9. Assimilation- changing nutrients into chemically different forms.
10. Excretion - removal of metabolic wastes.
These ten characteristics constitute metabolism.
The 5 Requirements of any Organism
1. Water - required for metabolic reactions, transportation of substances, and temperature regulation. The average human should be consuming roughly 64 oz of water per day (depending on size and metabolism)
2. Food - needed nutrients to supply energy and raw materials for building new living matter.
3. Oxygen - used in releasing energy from nutrients.
4. Heat - byproduct of metabolism; its presence governs the rate at which reactions occur
5. Pressure - force required to facilitate movement of air and fluids.
Life depends on the availability of these 5 organism requirements, not just quantity, but quality!
You are a product of your actions, and your actions are facilitated by your understanding of movement. How did you learn to move?
DEVELOPMENTAL MILESTONES
Fundamental Level = Supine, Prone, Rolling, Quadruped, & Crawling
Transitional Level = Sitting, Kneeling, Squatting
Functional Level = Vertical Stance & Gait
One should have adequate neuromuscular control of all of the movements and postures in each level before advancing to the next. Sub-optimal neuromuscular control of any of the aforementioned leads to dysfunction and puts one at risk for traumatic injury and disability.
Learning to Move
Breathing - Breathing and respiration are essential to living, it allows for the intake of oxygen and removal of carbon dioxide from our bodies. Oxygen is required for energy production, brain function, and everything in our body. Poor oxygen intake will lead to dysfunction.
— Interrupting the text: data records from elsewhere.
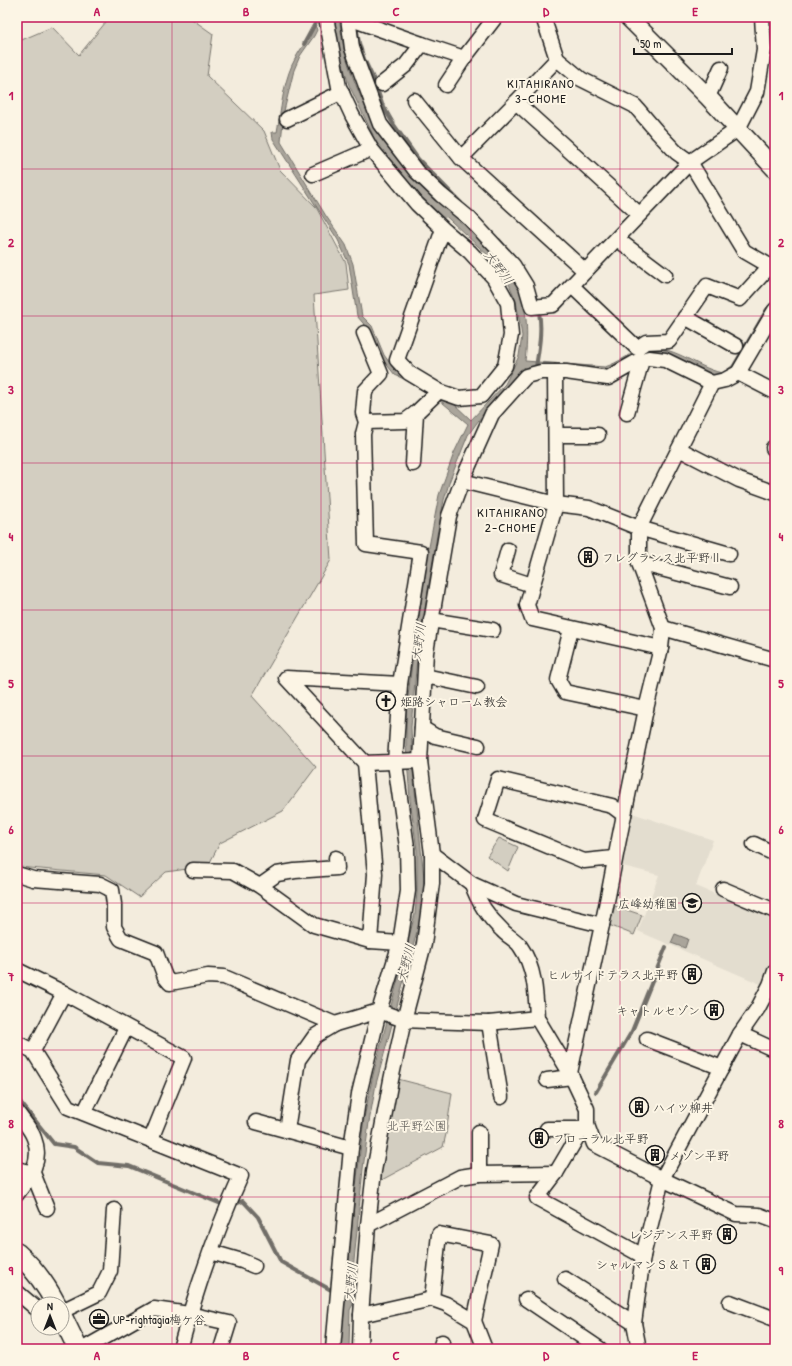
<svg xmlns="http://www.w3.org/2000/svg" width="792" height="1366" font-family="'Patrick Hand','Klee One',sans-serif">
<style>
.built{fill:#e3ddcf}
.green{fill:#d3cec1;stroke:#78756e}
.water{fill:#aaa59b;stroke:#716e68}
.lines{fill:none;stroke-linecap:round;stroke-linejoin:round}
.stream{stroke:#716e68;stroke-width:4}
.river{stroke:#aaa59b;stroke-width:24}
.minor-casing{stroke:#1c1c1c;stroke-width:17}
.tertiary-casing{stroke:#1c1c1c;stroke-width:20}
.secondary-casing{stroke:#1c1c1c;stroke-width:22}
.minor{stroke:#fcf5e5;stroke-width:14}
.tertiary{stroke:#fcf5e5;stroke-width:17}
.secondary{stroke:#fcf5e5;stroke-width:19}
.grid{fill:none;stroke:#c2185b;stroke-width:1;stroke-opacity:0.55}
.labels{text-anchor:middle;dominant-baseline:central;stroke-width:4;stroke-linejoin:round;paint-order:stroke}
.poi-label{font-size:12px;fill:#1c1c1c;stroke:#fcf5e5;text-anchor:start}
.park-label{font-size:12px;fill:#53514e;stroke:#fcf5e5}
.neighbourhood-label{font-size:13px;letter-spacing:1px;fill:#1c1c1c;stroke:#fcf5e5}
.water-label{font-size:13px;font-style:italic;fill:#55534f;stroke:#fcf5e5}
.neatline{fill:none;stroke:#c2185b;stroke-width:1.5}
.grid-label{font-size:13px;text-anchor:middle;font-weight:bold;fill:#c2185b}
</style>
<rect width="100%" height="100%" fill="#f3ecdd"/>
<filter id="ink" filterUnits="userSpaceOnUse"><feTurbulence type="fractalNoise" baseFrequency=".025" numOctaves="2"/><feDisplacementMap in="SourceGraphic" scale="8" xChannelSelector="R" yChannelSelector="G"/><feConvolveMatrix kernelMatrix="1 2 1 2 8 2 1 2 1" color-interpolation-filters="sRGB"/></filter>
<g filter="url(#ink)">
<polygon class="built" points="629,812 713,840 696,886 775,919 775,953 765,986 638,931 659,875 623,866 620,860"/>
<g class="green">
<polygon points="110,17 189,17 213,34 207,76 264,131 280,170 316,207 346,263 349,290 314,295 331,560 252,696 316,767 283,811 220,843 208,866 166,872 139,897 106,875 19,867 17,855 17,42 52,27 79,55"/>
<polygon points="499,838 518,847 508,871 487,856"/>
<polygon points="615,906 642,915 634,935 609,925"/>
<polygon points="394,1078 452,1093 446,1134 443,1147 376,1183"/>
</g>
<g class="water">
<path d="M333,17H339C341,29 342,41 345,53C353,81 365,109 380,134C384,141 388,148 393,154C417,185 448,208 476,235C491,250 507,264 517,284C528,307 528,337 525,361L605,367C618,363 630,353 642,350C672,342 694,367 722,373L732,366L766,308L770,304L775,302V308L738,367L717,378L670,357L607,373L541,367L509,387L484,413L468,435L450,480L444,500L437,535L417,658L411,727L413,771L424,878L423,900L419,924L376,1084L369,1122L363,1169L353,1271L352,1302H354L350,1310L349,1349H340L344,1312L343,1303L345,1302L354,1204L364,1118L373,1075L415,914L417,893V850L410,799L406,746V714L412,663L429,547L439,495L454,453L468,424L443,403L404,379L395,375L380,356L368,329L357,316L349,264L338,240L273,139L272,132H277C281,110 283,85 292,65C298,51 309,39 315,25L317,30L314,36L300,56L294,70L284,111L281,142L326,216L346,245L353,264L362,316L372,326L384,355L394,369L440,394L453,403L471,420L505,384L519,356L522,336L516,301L507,279L492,259L425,197L396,168L372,133L349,85L341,59Z"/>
<polygon points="675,934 688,939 685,948 671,943"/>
</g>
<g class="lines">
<g class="stream">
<polyline points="356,25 359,43 364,59 374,80 382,104 394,125 418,159 461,203"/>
<polyline points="304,44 316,22 316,17"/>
<polyline points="499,240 513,256"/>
<path d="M536,367C539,348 543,327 538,308"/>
<polyline points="596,1092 632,1031 666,947"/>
<polyline points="17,1098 54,1144 74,1147 98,1163 129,1166 226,1206"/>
<polyline points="232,1205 243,1201 258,1217 281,1262 331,1290"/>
</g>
<polyline class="river" points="380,145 403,177 440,207"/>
<g class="minor-casing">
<g id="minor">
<polyline points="326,17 339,87 352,115 371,149 417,204 443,229 470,252 494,278 508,303 511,335 505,366 481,396 459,398 439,391 409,373 397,360 443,229"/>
<polyline points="348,17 352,48 380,124 416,171 441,195 470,219 513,265 526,286 532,307 553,305 690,162 738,129 757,92 764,50 762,17"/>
<polyline points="543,17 557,59 581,79 635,106 658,133 676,152 690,162 744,251 775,269"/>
<polyline points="348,18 422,44"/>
<polyline points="557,59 516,102 461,158 585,271"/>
<polyline points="382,84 406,65 422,44 464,58 494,19 494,17"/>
<polyline points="446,85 464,58"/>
<polyline points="708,97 721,68"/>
<polyline points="414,100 461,158"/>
<polyline points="516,102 639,214"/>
<polyline points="287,119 342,92"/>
<polyline points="313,174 371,149"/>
<polyline points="617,239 665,275"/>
<polyline points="572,286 637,348 646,342 669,341 707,286 740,299 770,266"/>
<polyline points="685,317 736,346"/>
<polyline points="555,372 556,504 589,508 639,528 729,554"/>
<polyline points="738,373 775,392"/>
<polyline points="627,413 642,360"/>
<polyline points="366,422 405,421 416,413 439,391"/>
<polyline points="556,435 598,435"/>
<polyline points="773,448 775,449"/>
<polyline points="679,449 739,480 775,493"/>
<polyline points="413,464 416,413"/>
<polyline points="462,481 556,504 527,605 532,619 661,648"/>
<polyline points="508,550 501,575 532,585"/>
<polyline points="639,563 730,587"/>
<polyline points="431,620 493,630"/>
<polyline points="663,628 775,660"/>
<polyline points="571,629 558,680 565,692 646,709"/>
<polyline points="425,676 477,687"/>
<polyline points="422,728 435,736 478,746"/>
<polyline points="365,763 420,761"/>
<polyline points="624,815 646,709 661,648 663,628 639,563 639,528 712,383"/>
<polyline points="754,844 775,854"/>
<polyline points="432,854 472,884 516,904 602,925 570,1073"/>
<polyline points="193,870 233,871 260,886 314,925 370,941 400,943"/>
<polyline points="17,874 33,879 100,884 112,890 114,904 114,927 121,939 156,953 165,977 170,983 208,976 224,977 335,1024 379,1011 404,1020 426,1021 489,1023 537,1018 570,1073 587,1109 587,1125 594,1144 662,1179 736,1214 759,1215 775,1221"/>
<path d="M472,884C478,902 488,917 502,930C507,936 516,940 520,946C535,967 536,994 537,1018"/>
<polyline points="260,886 277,874 295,871 337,868 336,858"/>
<polyline points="723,889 775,911"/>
<path d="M602,925C610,889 616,852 624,815L612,806L498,779L485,820L584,861L614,858"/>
<polyline points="370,941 375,874 365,763 286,678 400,684"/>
<polyline points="17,970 64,993 184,1058 151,1139"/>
<polyline points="489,1023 501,1097"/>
<polyline points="740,1034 775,1050"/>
<polyline points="647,1039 722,1068"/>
<path d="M17,1043L33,1051L68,1107L241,1176C216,1231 196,1290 180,1349"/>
<polyline points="33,1051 64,993"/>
<polyline points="547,1080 572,1077"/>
<path d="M17,1112C22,1120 31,1129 34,1138C43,1161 30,1177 17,1194"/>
<polyline points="84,1113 126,1028"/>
<polyline points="256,1122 351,1148"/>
<polyline points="587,1125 582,1129 556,1173 537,1198 643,1256"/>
<polyline points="547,1129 582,1129"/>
<polyline points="287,1130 298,1060 315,1036 335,1024"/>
<polyline points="479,1132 479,1174"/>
<polyline points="17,1169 33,1173 47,1208"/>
<polyline points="368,1225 460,1177 479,1174 556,1173"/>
<polyline points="211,1252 242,1261 254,1266"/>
<polyline points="565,1279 634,1323"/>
<polyline points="17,1292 38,1310"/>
<polyline points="432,1299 439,1234 491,1244 474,1321"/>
<polyline points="526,1299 600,1349"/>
<polyline points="730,1302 775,1319"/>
<polyline points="62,1311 99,1293 110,1271 114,1210"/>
<polyline points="361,1315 432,1299 446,1304 474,1321 485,1349"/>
<polyline points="83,1349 154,1309 189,1314 229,1323 221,1349"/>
<polyline points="333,1349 351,1148 359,1094 379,1011 400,943 408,891 407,847 395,763 400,684 421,552 366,544 363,434 366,422 363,413 365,391 381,374 364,333"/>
<polyline points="360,1349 361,1315 368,1225 374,1171 391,1080 404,1020 424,944 432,883 432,854 420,761 426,652 449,516 462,481 492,414 526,376 541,372 566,372 608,378 636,362 649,358 665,360 712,383 725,380 738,373 775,310"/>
<polyline points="440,1349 442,1342"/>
<polyline points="639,1349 634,1323 643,1256 662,1179 740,1034 758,1008 770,985 775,971"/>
</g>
</g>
<g class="tertiary-casing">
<polyline id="tertiary" points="628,17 708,97 775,169"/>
</g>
<g class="secondary-casing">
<g id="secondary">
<path d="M17,1253C33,1267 46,1285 56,1304"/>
<polyline points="62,1316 78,1349"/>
</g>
</g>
<use href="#minor" class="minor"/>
<use href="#tertiary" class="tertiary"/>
<use href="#secondary" class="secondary"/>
</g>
</g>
<path class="grid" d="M172,17V1349M321,17V1349M471,17V1349M620,17V1349M17,169H775M17,316H775M17,463H775M17,610H775M17,756H775M17,903H775M17,1050H775M17,1197H775"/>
<defs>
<g id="building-ring" transform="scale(1)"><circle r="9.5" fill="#fcf5e5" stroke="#1c1c1c" stroke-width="1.5"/><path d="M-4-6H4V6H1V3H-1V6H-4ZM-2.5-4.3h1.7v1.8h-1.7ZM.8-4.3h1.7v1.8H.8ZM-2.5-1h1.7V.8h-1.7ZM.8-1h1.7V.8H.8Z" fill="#1c1c1c"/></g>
<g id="church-ring" transform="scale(1)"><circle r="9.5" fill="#fcf5e5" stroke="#1c1c1c" stroke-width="1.5"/><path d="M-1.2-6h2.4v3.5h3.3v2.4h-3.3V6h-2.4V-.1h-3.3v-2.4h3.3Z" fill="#1c1c1c"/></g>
<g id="school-ring" transform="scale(1)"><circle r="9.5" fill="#fcf5e5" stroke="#1c1c1c" stroke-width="1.5"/><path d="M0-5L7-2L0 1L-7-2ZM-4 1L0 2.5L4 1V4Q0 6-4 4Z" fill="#1c1c1c"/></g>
<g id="office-ring" transform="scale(1)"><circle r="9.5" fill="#fcf5e5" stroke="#1c1c1c" stroke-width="1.5"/><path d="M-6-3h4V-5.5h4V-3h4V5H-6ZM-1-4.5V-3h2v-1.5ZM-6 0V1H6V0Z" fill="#1c1c1c"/></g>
</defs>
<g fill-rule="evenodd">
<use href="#building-ring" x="588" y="557"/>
<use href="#church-ring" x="386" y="701"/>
<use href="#school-ring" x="692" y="903"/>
<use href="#building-ring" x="692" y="974"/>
<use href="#building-ring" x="714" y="1010"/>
<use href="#building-ring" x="639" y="1107"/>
<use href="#building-ring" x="539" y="1138"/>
<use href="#building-ring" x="655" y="1155"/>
<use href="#building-ring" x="727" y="1234"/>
<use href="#building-ring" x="706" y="1264"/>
<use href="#office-ring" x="99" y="1319"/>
</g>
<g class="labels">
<g class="poi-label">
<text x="602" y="557">フレグランス北平野Ⅱ</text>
<text x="400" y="701">姫路シャローム教会</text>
<text x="678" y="903" text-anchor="end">広峰幼稚園</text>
<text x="678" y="974" text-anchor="end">ヒルサイドテラス北平野</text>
<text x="700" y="1010" text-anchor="end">キャトルセゾン</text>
<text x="653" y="1107">ハイツ柳井</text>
<text x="553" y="1138">フローラル北平野</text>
<text x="669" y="1155">メゾン平野</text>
<text x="713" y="1234" text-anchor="end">レジデンス平野</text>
<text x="692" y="1264" text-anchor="end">シャルマンＳ＆Ｔ</text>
<text x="113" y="1319">UP-rightagia梅ケ谷</text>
</g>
<g class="park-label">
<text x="417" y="1125">北平野公園</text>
</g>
<g class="neighbourhood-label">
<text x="541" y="83">KITAHIRANO<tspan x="541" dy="15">3-CHOME</tspan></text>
<text x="511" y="512">KITAHIRANO<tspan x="511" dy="15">2-CHOME</tspan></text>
</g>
<g class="water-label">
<text transform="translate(499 267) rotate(53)">大野川</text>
<text transform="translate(418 642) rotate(-82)">大野川</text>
<text transform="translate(405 963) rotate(-76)">大野川</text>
<text transform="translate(350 1282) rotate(-84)">大野川</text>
</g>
</g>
<rect width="792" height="1366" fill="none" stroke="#fcf5e5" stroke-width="44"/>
<g transform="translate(50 1316)"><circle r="19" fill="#fcf5e5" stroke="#a29e95"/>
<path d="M0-3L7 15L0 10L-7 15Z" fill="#1c1c1c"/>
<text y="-6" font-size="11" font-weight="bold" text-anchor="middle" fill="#1c1c1c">N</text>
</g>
<path d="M634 48v6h98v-6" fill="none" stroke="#1c1c1c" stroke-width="2"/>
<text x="640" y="48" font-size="12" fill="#1c1c1c" stroke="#fcf5e5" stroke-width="3" paint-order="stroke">50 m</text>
<rect x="22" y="22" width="748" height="1322" class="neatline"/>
<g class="grid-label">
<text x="97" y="16">A</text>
<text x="246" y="16">B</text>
<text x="396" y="16">C</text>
<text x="546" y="16">D</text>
<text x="695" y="16">E</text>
<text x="11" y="100">1</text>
<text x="781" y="100">1</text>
<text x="11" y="247">2</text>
<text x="781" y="247">2</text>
<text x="11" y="394">3</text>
<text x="781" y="394">3</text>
<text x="11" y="541">4</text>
<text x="781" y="541">4</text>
<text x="11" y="688">5</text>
<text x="781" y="688">5</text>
<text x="11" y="834">6</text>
<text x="781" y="834">6</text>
<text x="11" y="981">7</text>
<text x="781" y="981">7</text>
<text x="11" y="1128">8</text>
<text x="781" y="1128">8</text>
<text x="11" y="1275">9</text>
<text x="781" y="1275">9</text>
<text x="97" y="1360">A</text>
<text x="246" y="1360">B</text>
<text x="396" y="1360">C</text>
<text x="546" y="1360">D</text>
<text x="695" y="1360">E</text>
</g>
</svg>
Gripping - Gripping is necessary for manipulating your environment, including what you eat. Food produces the building blocks for our bodies to grow and develop.
Eye Movement - Eye movement allows for seeing and learning the environment that we will inhabit and function in, this contributes to the development of motor learning, motor patterns, and motor habits for daily function.
Head/Cervical Movement - Head/ cervical movement is the beginning of rolling so that we can start to get on our hands and knees and actually move more than just on our backs.
Limb Movement - Limb movements allow us to complete a full roll and progress towards crawling.
Rolling - Allows us to add variety to our postures, like sidelying and prone (being on your stomach). This will promote variable stresses on muscles, joints, and ligaments in order to improve neuromuscular control.
Crawling - crawling is the onset of exploring. Exploring allows us to learn, grow, and develop in variable environments.
Transitional Movement - this is your bodies search for efficiency depending on your current environment and bodily demand. How well are you able to get down on the floor? Kneel? Sit? Stand?
Upright Movement - this is the most efficient posture for humans. Two-legged ambulation allows for two handed freedom and manipulation of objects.